── MATERIAL TO PROCESS ──

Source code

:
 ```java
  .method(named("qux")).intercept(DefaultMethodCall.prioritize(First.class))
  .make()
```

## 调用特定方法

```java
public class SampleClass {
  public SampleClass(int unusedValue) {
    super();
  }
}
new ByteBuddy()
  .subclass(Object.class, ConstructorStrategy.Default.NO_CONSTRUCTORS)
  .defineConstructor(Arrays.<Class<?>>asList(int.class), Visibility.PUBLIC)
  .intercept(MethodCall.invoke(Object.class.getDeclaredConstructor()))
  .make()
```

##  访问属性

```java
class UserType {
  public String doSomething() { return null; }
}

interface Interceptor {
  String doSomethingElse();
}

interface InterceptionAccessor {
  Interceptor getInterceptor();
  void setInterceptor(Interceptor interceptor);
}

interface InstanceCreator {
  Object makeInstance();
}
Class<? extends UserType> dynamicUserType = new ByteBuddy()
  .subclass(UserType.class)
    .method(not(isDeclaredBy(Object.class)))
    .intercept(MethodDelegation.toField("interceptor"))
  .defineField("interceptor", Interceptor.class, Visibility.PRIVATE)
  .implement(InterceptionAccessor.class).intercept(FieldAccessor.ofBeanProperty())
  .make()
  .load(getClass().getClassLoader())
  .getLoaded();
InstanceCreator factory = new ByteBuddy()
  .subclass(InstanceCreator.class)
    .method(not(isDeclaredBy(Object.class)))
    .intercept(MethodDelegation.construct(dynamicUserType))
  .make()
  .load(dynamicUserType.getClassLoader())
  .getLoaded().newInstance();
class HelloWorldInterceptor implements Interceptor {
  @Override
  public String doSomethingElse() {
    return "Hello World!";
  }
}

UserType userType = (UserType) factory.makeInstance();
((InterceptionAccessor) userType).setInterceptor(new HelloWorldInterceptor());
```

───

> _TASK STATEMENT_
Nothing in the records should differ from the original when you retype them.

> _WRITTEN RESPONSE_
Source code

:
 ```java
  .method(named("qux")).intercept(DefaultMethodCall.prioritize(First.class))
  .make()
```

## 调用特定方法

```java
public class SampleClass {
  public SampleClass(int unusedValue) {
    super();
  }
}
new ByteBuddy()
  .subclass(Object.class, ConstructorStrategy.Default.NO_CONSTRUCTORS)
  .defineConstructor(Arrays.<Class<?>>asList(int.class), Visibility.PUBLIC)
  .intercept(MethodCall.invoke(Object.class.getDeclaredConstructor()))
  .make()
```

##  访问属性

```java
class UserType {
  public String doSomething() { return null; }
}

interface Interceptor {
  String doSomethingElse();
}

interface InterceptionAccessor {
  Interceptor getInterceptor();
  void setInterceptor(Interceptor interceptor);
}

interface InstanceCreator {
  Object makeInstance();
}
Class<? extends UserType> dynamicUserType = new ByteBuddy()
  .subclass(UserType.class)
    .method(not(isDeclaredBy(Object.class)))
    .intercept(MethodDelegation.toField("interceptor"))
  .defineField("interceptor", Interceptor.class, Visibility.PRIVATE)
  .implement(InterceptionAccessor.class).intercept(FieldAccessor.ofBeanProperty())
  .make()
  .load(getClass().getClassLoader())
  .getLoaded();
InstanceCreator factory = new ByteBuddy()
  .subclass(InstanceCreator.class)
    .method(not(isDeclaredBy(Object.class)))
    .intercept(MethodDelegation.construct(dynamicUserType))
  .make()
  .load(dynamicUserType.getClassLoader())
  .getLoaded().newInstance();
class HelloWorldInterceptor implements Interceptor {
  @Override
  public String doSomethingElse() {
    return "Hello World!";
  }
}

UserType userType = (UserType) factory.makeInstance();
((InterceptionAccessor) userType).setInterceptor(new HelloWorldInterceptor());
```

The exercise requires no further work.